▶ **TEXT PASSAGE**
Time to get nervous...

Time to get nervous... More easing in Europe... Wal-Mart disappoints... Treasury yields hit lowest since October... Cisco surges... Trading for income works again... Your last chance to make $2 million 'doing nothing'...
 
 "I am nervous. I think it's nervous time."
 
Billionaire hedge-fund manager David Tepper expressed reservations about the stock market at the SkyBridge Alternatives ("SALT") investing conference currently underway in Las Vegas.
 
Tepper, who runs Appaloosa Management, is one of the best hedge-fund managers in the world... and certainly the highest paid. He made $3.5 billion last year.
 
But he doesn't feel the need to use flowery language when talking markets... He makes his point simply. And it's usually correct.
 
 Expanding upon his above statement, Tepper told the audience:
 
I think we're OK. But, listen, there's times to make money and there's times not to lose money. This is probably what you're supposed to think about preserving some of your money... I think you can still be long, but I think you're supposed to have some cash now.
 
And he told the audience the market is "getting dangerous" and "don't go too friggin' long."
 
 In particular, Tepper is more worried about deflation than inflation today because "I've never lived through it." And he hopes the European Central Bank will ease in June... "If the ECB does this [easing] thing, the market's probably OK. If they don't do this thing, it's not OK."
 
We'll discuss Europe in a moment...
 
 It's worth listening to Tepper's market views. He's one of the few guys who gets it. Following the subprime crisis, Appaloosa Management returned 132% – profiting from the rebound in financials.
 
And in September 2010, when the Federal Reserve pledged to backstop the economy, Tepper got even longer... "What, I'm going to say, 'No, Fed, I disagree with you, I don't want to be long equities'?" he said on CNBC at the time. "We're a bond place, but we changed up to a little bit more equities recently."
 
 As the market trades at all-time highs today, thanks to the trillions of dollars the Fed has created, we see Tepper's move was prudent.
 
We agree with Tepper's assessment today. The general consensus at S&A is that we're in the seventh inning of the market's bull run... certainly closer to a top in the market than the bottom. We're still long the market, but we're cautious. That's why Porter has begun making short recommendations for his Investment Advisory subscribers, to prepare for a market downturn.

▶ **WORK INSTRUCTIONS**
Decide whether each statement below agrees with the passage about David Tepper's market views. Answer yes or no for each, and quote the words from the passage that decide it.
1. Tepper made $3.5 billion last year.
2. Tepper is more worried about inflation than deflation.
3. After the subprime crisis, Appaloosa Management returned 132%.

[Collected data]
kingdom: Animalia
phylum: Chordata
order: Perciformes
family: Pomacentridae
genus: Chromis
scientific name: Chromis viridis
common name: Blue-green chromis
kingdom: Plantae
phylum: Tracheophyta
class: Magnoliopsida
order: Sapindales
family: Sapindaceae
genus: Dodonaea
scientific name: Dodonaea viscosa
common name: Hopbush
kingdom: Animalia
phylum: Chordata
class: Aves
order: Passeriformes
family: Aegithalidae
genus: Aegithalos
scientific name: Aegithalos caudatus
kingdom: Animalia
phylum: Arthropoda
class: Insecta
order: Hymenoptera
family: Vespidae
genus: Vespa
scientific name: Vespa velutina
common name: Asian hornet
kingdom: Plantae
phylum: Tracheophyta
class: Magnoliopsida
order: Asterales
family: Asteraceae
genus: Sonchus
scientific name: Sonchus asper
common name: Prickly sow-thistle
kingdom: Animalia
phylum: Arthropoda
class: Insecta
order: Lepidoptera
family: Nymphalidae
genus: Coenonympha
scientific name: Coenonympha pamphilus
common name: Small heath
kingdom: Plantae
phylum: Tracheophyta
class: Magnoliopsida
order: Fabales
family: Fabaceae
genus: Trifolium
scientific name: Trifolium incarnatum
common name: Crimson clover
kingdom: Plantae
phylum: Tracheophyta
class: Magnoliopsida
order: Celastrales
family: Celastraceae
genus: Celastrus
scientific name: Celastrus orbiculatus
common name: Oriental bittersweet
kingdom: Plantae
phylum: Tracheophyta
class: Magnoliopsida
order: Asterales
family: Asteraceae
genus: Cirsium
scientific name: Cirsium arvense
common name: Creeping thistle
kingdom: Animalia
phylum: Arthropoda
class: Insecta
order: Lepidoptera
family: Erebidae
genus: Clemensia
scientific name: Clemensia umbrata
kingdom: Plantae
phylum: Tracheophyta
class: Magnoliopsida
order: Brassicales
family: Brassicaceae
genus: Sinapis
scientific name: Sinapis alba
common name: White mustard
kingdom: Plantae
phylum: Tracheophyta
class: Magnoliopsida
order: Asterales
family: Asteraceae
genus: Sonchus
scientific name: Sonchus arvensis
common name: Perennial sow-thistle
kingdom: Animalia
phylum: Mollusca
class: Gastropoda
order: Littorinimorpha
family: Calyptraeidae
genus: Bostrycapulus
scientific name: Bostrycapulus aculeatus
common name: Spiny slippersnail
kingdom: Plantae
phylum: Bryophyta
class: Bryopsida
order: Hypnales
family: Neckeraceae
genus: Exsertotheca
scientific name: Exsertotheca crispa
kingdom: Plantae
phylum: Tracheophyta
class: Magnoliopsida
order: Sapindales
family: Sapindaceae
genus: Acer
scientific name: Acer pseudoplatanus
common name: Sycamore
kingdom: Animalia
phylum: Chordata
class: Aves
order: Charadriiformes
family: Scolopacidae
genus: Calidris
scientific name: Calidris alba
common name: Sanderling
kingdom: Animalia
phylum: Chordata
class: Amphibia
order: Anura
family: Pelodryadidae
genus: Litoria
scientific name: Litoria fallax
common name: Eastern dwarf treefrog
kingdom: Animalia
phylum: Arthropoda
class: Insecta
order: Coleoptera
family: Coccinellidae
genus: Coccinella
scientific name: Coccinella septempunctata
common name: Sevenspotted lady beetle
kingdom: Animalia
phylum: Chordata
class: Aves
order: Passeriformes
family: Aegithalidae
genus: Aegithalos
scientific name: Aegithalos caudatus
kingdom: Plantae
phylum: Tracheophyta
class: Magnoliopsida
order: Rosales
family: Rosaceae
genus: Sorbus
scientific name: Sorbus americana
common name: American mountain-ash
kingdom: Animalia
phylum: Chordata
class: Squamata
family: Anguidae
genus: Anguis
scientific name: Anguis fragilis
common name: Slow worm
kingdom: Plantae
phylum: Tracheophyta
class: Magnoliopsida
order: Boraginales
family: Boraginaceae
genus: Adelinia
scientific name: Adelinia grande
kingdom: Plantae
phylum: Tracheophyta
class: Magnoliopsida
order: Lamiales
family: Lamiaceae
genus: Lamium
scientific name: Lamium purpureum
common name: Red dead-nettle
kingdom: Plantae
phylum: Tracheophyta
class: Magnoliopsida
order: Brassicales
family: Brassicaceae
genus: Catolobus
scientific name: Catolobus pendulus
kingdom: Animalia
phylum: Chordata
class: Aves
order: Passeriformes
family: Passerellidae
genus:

▶ **TASK RESPONSE**
1. Yes: "He made $3.5 billion last year."
2. No: "Tepper is more worried about deflation than inflation today"
3. Yes: "Following the subprime crisis, Appaloosa Management returned 132%"